Epilepsy and Seizures in Children

What is epilepsy?

If your child has one seizure that occurs as a direct result of a single event, such as illness, injury or trauma, this is a provoked seizure, which is not necessarily indicative of epilepsy. Epilepsy is a disorder of the brain characterized by recurrent unprovoked seizures -- meaning seizures that seem to occur without a direct cause. However, with a thorough evaluation and diagnostic testing, it is often possible to identify the underlying cause of a child's epilepsy. Yet in some cases, the exact cause may still remain unclear.

After two or more unprovoked seizures, your child may be diagnosed with pediatric epilepsy. If your child's epilepsy is drug-resistant, meaning his or her seizures cannot be controlled with two or more treatment courses of anticonvulsant medication, this is often referred to as intractable epilepsy or refractory epilepsy.

What is a seizure?

A seizure is a sudden surge of abnormal electrical activity in the brain that disrupts normal brain activity.

Not all seizures look or feel the same. There are different types of seizures and three stages of a seizure. Each type and stage can have varying signs and symptoms. The image that generally comes to mind when someone pictures a seizure is uncontrollable jerking movements -- a classic symptom associated with tonic-clonic (grand mal) seizures. Yet, there are other observable signs of seizures. Some are quite obvious, and others can be difficult to detect.

What are seizure triggers?

There is a broad range of potential factors that can trigger seizures in children and adolescents. If your child has reflex epilepsy, his or her seizures are consistently triggered by something specific. Triggers are unique to each individual and may include:

  • Missing doses of anti-seizure medications
  • Health concerns, such as illness, fever, stress, lack of sleep, poor nutrition, dehydration or hormonal changes
  • Flashing or flickering lights, busy patterns, or even certain colors
  • Certain foods, medications, drugs, alcohol or smells
  • Certain strong smells or fumes
  • Environmental factors, such as lightness, darkness, weather, air pressure or temperature

If your child has specific seizure triggers, it's important to know what they are so he or she can learn to avoid them.

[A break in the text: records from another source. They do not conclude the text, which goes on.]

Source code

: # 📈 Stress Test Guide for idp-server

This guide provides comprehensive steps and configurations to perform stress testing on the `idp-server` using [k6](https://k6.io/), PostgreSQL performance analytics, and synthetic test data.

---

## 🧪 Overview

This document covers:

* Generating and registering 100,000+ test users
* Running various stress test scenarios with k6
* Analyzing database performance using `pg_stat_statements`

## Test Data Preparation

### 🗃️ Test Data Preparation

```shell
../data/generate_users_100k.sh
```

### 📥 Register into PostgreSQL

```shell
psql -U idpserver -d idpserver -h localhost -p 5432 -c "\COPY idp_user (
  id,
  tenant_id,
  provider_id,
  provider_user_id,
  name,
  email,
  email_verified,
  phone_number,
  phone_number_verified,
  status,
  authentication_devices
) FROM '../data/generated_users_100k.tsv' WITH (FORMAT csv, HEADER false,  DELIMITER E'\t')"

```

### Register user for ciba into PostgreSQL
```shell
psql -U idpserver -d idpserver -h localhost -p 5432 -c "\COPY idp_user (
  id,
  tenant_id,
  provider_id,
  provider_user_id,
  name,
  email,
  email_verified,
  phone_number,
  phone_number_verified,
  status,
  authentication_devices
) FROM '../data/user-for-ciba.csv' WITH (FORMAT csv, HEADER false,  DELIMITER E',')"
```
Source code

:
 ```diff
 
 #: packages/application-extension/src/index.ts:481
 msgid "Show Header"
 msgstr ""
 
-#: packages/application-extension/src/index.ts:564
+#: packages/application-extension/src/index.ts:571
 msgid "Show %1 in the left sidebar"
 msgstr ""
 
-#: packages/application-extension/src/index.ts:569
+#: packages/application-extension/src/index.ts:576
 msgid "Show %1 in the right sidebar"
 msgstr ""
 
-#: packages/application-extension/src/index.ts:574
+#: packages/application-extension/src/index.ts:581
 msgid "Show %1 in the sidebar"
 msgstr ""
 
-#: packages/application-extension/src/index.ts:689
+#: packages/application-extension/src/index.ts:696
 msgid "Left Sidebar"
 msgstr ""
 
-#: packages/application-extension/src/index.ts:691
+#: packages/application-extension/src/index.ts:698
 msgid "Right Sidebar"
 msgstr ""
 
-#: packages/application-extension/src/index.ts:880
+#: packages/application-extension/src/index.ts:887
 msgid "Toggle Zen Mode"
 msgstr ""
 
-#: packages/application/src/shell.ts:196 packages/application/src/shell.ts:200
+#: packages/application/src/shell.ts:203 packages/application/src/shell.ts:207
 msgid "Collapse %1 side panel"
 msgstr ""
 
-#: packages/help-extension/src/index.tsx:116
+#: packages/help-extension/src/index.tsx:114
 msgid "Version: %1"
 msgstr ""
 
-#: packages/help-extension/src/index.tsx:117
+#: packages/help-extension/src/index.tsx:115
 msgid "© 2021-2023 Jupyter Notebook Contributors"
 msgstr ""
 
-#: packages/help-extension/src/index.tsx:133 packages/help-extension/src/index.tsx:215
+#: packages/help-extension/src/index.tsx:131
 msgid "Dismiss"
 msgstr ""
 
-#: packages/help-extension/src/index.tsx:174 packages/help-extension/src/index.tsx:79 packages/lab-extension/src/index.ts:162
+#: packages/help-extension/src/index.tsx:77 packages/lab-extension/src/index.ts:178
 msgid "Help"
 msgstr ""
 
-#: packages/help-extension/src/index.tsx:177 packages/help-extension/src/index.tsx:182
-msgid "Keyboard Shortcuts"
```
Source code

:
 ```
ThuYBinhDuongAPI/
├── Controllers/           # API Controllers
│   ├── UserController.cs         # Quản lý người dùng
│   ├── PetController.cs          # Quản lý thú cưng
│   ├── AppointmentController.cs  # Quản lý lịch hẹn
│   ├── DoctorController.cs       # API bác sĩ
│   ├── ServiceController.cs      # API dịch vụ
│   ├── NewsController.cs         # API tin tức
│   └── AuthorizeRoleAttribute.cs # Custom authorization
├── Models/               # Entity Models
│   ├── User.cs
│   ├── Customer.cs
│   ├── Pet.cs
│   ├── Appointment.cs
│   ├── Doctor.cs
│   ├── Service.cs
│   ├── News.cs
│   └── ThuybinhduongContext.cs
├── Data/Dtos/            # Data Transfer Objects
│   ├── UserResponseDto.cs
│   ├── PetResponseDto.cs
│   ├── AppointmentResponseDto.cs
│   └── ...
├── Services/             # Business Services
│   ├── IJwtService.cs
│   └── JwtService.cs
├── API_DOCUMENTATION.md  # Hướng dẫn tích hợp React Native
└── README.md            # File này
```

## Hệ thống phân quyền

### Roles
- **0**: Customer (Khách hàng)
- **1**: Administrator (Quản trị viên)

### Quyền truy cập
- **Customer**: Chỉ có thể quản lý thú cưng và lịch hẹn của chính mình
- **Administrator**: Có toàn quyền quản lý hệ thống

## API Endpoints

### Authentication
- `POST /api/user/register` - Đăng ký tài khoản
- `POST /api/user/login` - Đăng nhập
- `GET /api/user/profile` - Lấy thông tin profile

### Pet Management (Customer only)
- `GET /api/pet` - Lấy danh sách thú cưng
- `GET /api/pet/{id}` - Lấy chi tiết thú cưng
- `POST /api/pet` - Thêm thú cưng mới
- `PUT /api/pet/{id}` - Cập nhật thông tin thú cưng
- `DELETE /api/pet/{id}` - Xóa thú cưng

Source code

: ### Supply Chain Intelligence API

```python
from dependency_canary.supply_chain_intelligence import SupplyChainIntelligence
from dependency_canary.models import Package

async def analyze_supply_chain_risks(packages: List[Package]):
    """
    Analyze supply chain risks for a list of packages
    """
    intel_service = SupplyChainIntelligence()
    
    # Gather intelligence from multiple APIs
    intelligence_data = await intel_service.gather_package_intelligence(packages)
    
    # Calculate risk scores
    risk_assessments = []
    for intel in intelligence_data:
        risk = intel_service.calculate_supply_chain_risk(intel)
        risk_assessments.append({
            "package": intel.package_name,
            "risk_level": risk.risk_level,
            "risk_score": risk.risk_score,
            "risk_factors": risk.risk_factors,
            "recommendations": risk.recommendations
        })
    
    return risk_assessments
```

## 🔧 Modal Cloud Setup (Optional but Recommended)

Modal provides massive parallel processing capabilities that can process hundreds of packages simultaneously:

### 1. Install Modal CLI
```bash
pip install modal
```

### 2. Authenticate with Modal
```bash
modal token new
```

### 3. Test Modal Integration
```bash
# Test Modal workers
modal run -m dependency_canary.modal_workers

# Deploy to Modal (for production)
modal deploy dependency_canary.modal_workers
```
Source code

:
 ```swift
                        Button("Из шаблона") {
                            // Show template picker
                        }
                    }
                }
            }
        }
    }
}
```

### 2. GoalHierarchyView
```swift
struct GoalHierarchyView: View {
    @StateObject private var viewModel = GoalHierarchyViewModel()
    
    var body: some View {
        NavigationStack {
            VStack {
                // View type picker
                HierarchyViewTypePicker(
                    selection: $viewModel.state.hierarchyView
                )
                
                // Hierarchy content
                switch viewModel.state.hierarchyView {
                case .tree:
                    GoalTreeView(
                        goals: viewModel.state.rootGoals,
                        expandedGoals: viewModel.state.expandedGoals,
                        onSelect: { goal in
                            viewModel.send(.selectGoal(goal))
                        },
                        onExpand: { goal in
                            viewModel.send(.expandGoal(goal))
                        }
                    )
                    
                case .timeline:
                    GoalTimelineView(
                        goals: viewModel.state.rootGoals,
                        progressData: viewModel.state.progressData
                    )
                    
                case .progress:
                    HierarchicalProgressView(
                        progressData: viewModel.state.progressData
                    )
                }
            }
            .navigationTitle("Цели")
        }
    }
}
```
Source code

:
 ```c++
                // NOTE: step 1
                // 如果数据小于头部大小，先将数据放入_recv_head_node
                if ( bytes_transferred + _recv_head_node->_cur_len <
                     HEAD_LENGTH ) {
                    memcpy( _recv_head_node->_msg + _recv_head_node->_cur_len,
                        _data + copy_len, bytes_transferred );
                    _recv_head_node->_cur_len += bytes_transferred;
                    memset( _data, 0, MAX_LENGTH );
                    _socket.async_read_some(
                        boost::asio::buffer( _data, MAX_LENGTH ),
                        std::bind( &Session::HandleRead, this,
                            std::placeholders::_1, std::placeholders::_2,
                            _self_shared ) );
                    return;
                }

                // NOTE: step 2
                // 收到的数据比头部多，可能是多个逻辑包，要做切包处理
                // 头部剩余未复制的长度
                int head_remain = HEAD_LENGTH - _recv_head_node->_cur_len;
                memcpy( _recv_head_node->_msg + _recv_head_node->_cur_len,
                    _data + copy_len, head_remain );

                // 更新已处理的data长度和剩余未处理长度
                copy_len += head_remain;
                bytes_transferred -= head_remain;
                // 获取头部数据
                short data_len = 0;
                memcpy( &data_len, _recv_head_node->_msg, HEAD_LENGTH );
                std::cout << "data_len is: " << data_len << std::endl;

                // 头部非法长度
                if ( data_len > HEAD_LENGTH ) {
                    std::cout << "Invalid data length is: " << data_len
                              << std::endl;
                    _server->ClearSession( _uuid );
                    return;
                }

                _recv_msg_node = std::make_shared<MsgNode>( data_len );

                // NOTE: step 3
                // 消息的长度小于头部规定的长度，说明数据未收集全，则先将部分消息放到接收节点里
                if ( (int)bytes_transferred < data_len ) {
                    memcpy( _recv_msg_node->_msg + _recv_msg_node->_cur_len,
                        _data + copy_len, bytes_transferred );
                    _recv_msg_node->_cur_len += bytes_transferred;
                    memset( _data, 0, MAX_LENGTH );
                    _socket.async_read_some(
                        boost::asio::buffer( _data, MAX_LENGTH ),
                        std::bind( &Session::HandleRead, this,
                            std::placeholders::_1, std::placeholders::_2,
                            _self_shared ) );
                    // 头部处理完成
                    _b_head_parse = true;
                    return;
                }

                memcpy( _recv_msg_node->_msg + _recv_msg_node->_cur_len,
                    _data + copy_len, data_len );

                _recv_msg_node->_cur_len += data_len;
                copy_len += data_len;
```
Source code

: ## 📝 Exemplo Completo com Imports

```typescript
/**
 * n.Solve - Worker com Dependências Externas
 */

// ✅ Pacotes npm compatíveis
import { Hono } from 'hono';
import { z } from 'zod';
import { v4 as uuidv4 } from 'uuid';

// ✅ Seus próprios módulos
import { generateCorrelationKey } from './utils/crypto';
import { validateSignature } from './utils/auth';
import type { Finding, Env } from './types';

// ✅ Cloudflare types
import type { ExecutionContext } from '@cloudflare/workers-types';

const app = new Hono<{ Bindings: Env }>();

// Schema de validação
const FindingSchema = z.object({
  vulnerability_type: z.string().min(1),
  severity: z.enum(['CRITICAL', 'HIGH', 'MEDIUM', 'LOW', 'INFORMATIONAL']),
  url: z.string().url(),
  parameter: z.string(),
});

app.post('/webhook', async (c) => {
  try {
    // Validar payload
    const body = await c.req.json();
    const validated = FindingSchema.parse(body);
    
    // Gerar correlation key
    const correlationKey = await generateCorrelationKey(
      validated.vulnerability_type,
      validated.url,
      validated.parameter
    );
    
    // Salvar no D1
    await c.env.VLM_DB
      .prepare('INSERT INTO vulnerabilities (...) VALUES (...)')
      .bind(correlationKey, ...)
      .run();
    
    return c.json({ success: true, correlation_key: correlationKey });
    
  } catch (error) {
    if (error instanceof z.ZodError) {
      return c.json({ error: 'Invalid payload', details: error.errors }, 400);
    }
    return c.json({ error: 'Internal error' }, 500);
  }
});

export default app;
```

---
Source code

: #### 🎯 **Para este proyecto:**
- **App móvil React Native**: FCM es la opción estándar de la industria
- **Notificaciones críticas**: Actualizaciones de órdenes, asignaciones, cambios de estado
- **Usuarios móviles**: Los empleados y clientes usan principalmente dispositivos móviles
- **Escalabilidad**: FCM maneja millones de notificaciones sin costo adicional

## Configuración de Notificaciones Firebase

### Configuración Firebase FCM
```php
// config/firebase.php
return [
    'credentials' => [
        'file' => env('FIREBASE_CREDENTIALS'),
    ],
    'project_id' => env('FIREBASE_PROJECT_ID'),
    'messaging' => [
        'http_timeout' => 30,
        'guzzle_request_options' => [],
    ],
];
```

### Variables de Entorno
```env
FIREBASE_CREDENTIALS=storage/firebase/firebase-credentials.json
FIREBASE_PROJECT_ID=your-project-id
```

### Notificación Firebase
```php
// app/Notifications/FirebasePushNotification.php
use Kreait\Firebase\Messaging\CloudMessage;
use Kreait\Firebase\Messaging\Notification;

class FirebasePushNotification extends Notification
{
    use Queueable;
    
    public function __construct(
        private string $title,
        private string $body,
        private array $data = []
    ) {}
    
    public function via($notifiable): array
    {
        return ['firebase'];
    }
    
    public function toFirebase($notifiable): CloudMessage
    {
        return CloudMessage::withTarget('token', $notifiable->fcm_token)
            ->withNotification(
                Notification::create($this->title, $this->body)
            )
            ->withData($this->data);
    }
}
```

My child had a seizure. Does this mean my child has epilepsy?

If your child has one seizure, it may or may not mean that your child has epilepsy. However, your child may be diagnosed with epilepsy if he or she has two or more unprovoked seizures. Our specialists at the Pediatric Epilepsy Center have the expertise and sophisticated technology to conduct a thorough medical assessment and provide a definitive diagnosis, enabling us to develop the best treatment plan for your child and your family.